I'd like to say excellent post, but your thinking seems too clear. Something's got to be wrong here. What you say makes a lot of sense, but we don't hear such deceivingly clear thinking from many of the experts in the papers. So even though I'd like to believe you, I have to side with everybody else. Now pardon me while I crawl back under the table to wait for the sky to fall.

Anonymous said...

I, like you am not an economist, but I have some brief comments regarding the report and the threads.

Report is produced by Bituach Leumi who require reliable info in order to do their job properly, as do all the other relevant government ministries. If the methodology is so obviously flawed as you point out, and presumably also non-standard for reports of this type, (and like Gavriel I'm not saying you're wrong I don’t know), what would be the point of the report full stop?

Thatcherite trickle down economics lies at the heart of the policies of Shalom and Netenyahu but it's bollocks, the wealth doesn’t trickle anywhere, we learned that 20 years ago. And more importantly it is a grave mistake to think you can measure the health of a society by economic factors alone: cutting support for single parent families to sub-subsistence levels to force (usually) women back to work may look good on paper, but has a huge social cost, and considerably ratchets up the numbers of children-at-risk. You may have saved a few pennies today but the social and financial cost tomorrow…

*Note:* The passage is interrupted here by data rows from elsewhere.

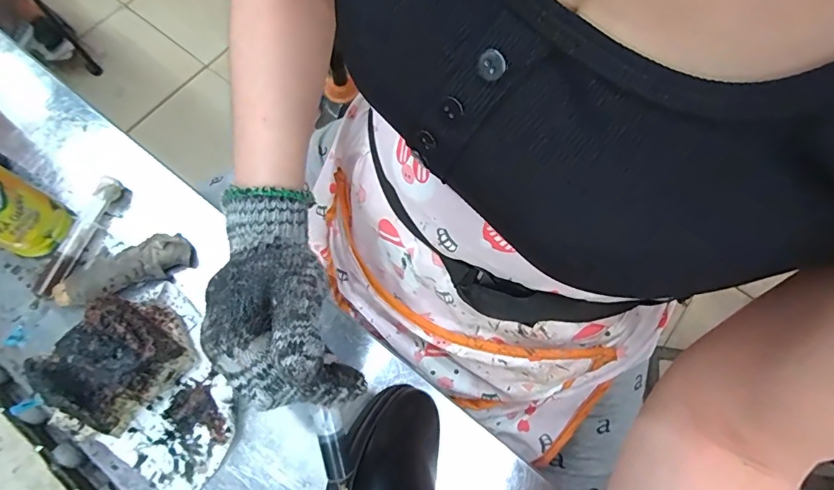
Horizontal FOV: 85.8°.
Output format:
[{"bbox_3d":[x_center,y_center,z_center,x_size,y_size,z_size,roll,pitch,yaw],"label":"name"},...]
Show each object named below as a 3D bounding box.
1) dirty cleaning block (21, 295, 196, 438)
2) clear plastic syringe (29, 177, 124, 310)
[{"bbox_3d":[-0.243,0.093,0.370,0.079,0.085,0.089,35,73,10],"label":"dirty cleaning block"},{"bbox_3d":[-0.329,-0.003,0.436,0.025,0.025,0.135,19,70,4],"label":"clear plastic syringe"}]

You and Anon below point out how the Hareidi political decision not to work warps the figures somewhat, and while there is obviously something in this, it is only part of the truth. The Arab-Israeli community for example is larger than the Hareidi one, also has a higher than average birth rate, but suffers from a woefully disproportionate cut of state resources, far less than 20% or so that they make up. Lack of Government investment in education, infrastructure, employment etc. is a major contributory factor to the lack of opportunity and poverty faced by the community. If on the other hand you live over the green line, the amount the government invests per citizen (excluding security costs) is many, many times the average.

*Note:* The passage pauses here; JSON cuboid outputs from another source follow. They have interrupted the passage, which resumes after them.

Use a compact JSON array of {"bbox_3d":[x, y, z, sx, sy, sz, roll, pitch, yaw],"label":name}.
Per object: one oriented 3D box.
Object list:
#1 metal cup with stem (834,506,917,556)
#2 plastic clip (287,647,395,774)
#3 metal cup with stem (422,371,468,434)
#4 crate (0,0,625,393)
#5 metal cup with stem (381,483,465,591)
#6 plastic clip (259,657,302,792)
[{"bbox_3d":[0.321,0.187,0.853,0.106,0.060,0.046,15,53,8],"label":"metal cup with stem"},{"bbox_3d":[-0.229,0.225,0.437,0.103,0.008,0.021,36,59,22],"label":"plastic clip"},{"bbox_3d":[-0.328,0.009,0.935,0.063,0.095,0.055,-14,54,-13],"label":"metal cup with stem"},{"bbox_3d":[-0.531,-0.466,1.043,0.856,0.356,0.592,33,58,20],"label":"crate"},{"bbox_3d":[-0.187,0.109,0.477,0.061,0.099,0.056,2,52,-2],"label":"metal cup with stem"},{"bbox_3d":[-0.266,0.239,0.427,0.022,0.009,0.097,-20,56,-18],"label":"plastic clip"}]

Another question: you say "Bibi led the country out of a recession, cut taxes and put the economy back on the rails" but how much is that down to a particular individual or even local policy, as opposed to global trends and/or the diplomatic situation here?

Finally, referring back to my point on the other post: NONE of the economic arguments justify the systematic demonisation of the weakest sectors of society by Shalom and Netenyahu.

Phew! So much for brief…

Yellow Boy

Gilly said...

Britain today is in a rather better shape than it was in in 1979 thanks largely to Thatcherite policies. She ran the shop for most of that time and those who have come after her have followed suit. If you prefer to go back to the days of union domination, energy strikes and 3 day weeks then please feel free to vote for Amir Peretz.

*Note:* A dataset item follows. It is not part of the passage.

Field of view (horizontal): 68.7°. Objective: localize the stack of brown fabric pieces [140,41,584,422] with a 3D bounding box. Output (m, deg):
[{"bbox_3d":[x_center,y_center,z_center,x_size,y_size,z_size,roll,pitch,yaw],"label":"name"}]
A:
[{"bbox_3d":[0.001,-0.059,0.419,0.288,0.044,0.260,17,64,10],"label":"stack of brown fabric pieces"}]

Yes it's not right to demonise a sector of the community. I'd argue your choice of verbage but if you insist - the right demonise the left, the left demonise the settlers, the religious demonise the secular and vice versa and we all demonise Manchester United. Wouldn't want anyone to feel left out....

Anonymous said...

Bugger, just lost my post. I'll try again.

That the general level of political 'discourse' in Israel is terrible is irrelevant. The weakest sectors of society- single parents, the disabled, Arabs, the elderly etc. should not be victims of it full stop. It’s what the Torah demands, and we mustn't be blasé about it.

We demonise ManUSA because they are c***'s. Single mothers aren’t.